Fertil Steril. 2009 Dec;92(6):1895-906. doi: 10.1016/j.fertnstert.2008.09.023. Epub 2008 Oct 31.
To evaluate efforts to reduce twin pregnancies through progressive implementation of elective single embryo transfer (eSET) among select patients over a 6-year period.
Retrospective review.
Private practice IVF center.
PATIENT(S): Infertile women undergoing 15,418 consecutive IVF-ET cycles.

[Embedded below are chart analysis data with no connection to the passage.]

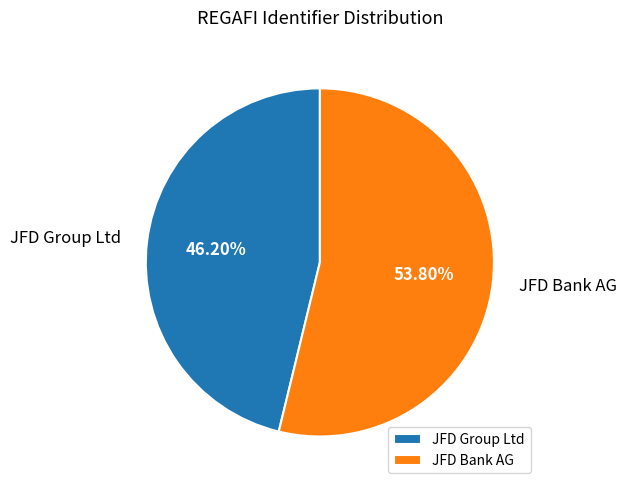

To the nearest percent, what is the difference between the largest and smallest slice percentages?

8%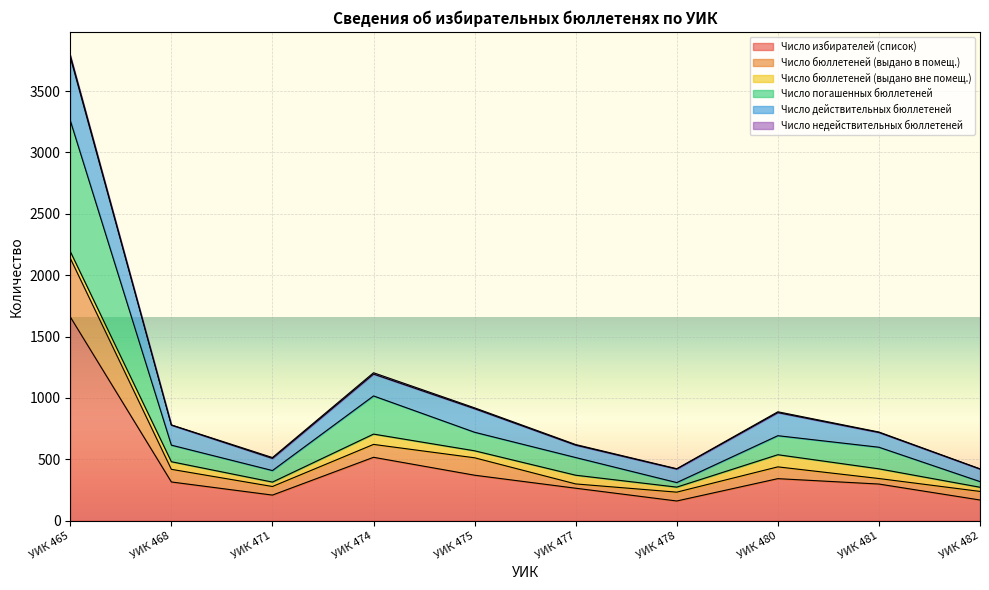

At which label does Число избирателей (список) reach its peak?

УИК 465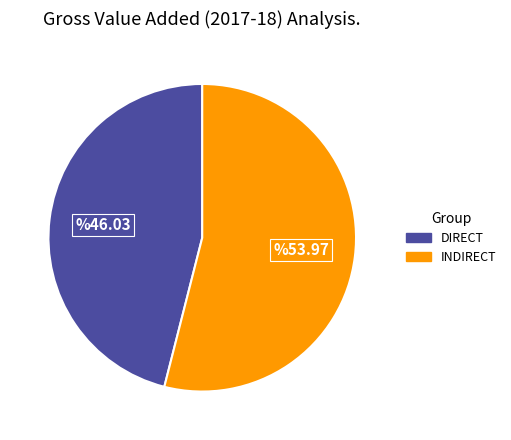

How many segments does this pie chart have?

2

INTERVENTION(S): IVF-ET, including blastocyst-stage eSET among select patients with good prognosis and high risk of multiple pregnancy.
MAIN OUTCOME MEASURE(S): Pregnancy, multiple pregnancy, method of payment.
RESULT(S): Pregnancy rates were similar for autologous eSET versus double-blastocyst transfer (65% vs. 63%), while twin rates were much lower (1% vs. 44%). For recipients of donor oocytes, pregnancy rates were slightly lower with eSET (63% vs. 74%), while twin rates were much lower (2% vs. 54%). There was no decrease in overall pregnancy rates, despite a dramatic rise in eSET use over time (1.5% to 8.6% of all autologous transfers and 2.0% to 22.5% of all transfers to donor oocyte recipients between 2002 and 2007). Overall singleton pregnancy rates increased, while twin pregnancy rates declined significantly over time. Use of eSET was significantly more common among patients with insurance coverage or who were participating in our Shared Risk money-back guarantee program.
CONCLUSION(S): Selective eSET use among good-prognosis patients can significantly reduce twin pregnancies without compromising pregnancy rates. Patients are more likely to choose eSET when freed from financial pressures to transfer multiple embryos.
评估在 6 年内通过逐步为选择的患者实施选择性单胚胎移植(eSET)来减少双胞胎妊娠的努力。
回顾性研究。
私人执业 IVF 中心。
接受了 15418 个连续 IVF-ET 周期的不孕妇女。
IVF-ET,包括选择预后良好和多胎妊娠风险高的患者进行囊胚期 eSET。
妊娠、多胎妊娠、支付方式。
自体 eSET 与双囊胚移植的妊娠率相似(65%对 63%),而双胞胎率低得多(1%对 44%)。对于接受供卵者的患者,eSET 的妊娠率略低(63%对 74%),但双胞胎率低得多(2%对 54%)。尽管 eSET 的使用随着时间的推移呈上升趋势(2002 年至 2007 年间,所有自体移植中 eSET 的使用比例从 1.5%上升至 8.6%,所有供卵者接受者中 eSET 的使用比例从 2.0%上升至 22.5%),但总体妊娠率并没有下降。总体单胎妊娠率上升,而双胞胎妊娠率随时间显著下降。在有保险或参加我们的共享风险退款保证计划的患者中,eSET 的使用明显更为常见。
在预后良好的患者中选择性地使用 eSET 可以显著减少双胞胎妊娠,而不影响妊娠率。当患者从转移多个胚胎的财务压力中解放出来时,他们更有可能选择 eSET。